Dans la salle à Genève, une minute de silence a été observée pour les victimes des violences. Cette dissolution “montre que l’établissement d’une paix durable est possible” et “que la violence à elle seule n’apporte aucune solution”, a affirmé l’ancien ambassadeur suisse Raymond Loretan, membre du conseil de fondation du centre HD.

Présente à Genève, l’ancienne ministre française de la justice Christiane Taubira appelle les autorités espagnoles mais aussi de son pays “à prendre le risque” de la réconciliation. “Il faut donner toutes ses chances à la paix”, a-t-elle affirmé à l’ats.

Acteur symbole de la Suisse

Mme Taubira est persuadée que les deux gouvernements sont constitués de personnalités qui sauront “saisir cette opportunité”.

Partagée entre la souffrance des victimes et une immense satisfaction, elle a salué “une étape décisive” qui doit être validée par la reconnaissance des responsabilités, une réparation pour les victimes, des conditions favorables au dialogue ou encore l’établissement d’un statut clair pour les détenus de l’ETA. Elle relève la bravoure des acteurs, ainsi que leur “volonté impatiente”.

Le centre HD a été très impliqué dans les tentatives de solution politique avec l’ETA depuis un certain nombre d’années. Son travail relaie “le meilleur de ce que la Suisse incarne et soutient”, s’est réjoui M. Loretan.

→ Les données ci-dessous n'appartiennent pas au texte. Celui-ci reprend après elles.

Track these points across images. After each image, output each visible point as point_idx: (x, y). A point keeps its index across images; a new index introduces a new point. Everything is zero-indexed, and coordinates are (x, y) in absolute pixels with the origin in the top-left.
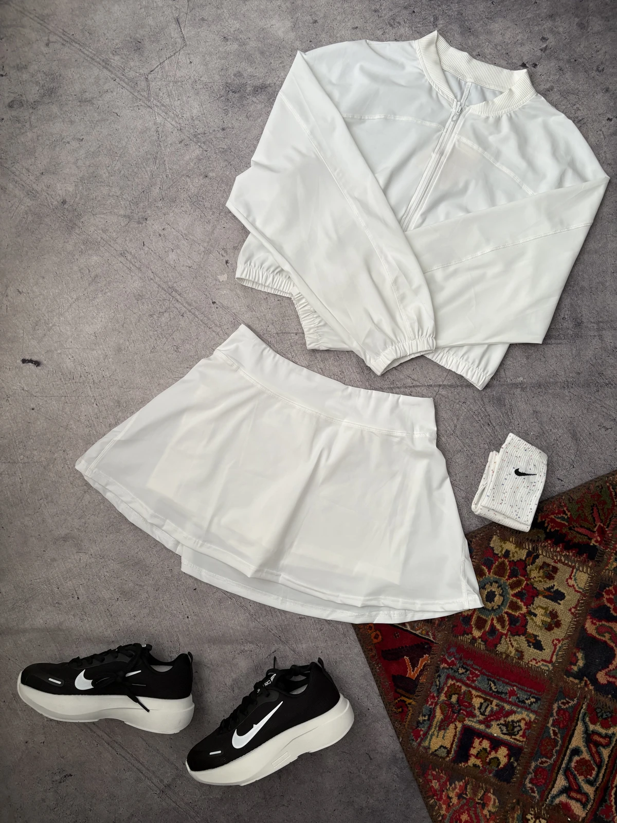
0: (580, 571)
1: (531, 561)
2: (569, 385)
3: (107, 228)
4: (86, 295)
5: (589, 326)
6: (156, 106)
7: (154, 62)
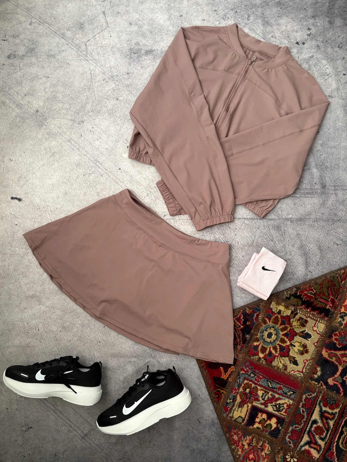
0: (320, 323)
1: (293, 316)
2: (318, 220)
3: (61, 126)
4: (48, 163)
5: (330, 188)
6: (91, 60)
7: (90, 35)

Son directeur a lui tenu aussi à saluer la contribution de quatre personnes dans le processus, dont l’ancien chef du gouvernement espagnol José Luis Rodriguez Zapatero, qui avait notamment obtenu en 2006 une trêve de quelques mois. Le centre HD, qui emploie près de 150 personnes et revendique une quasi totale discrétion sur ses engagements depuis près de 20 ans, est actif sur environ 40 médiations dans le monde.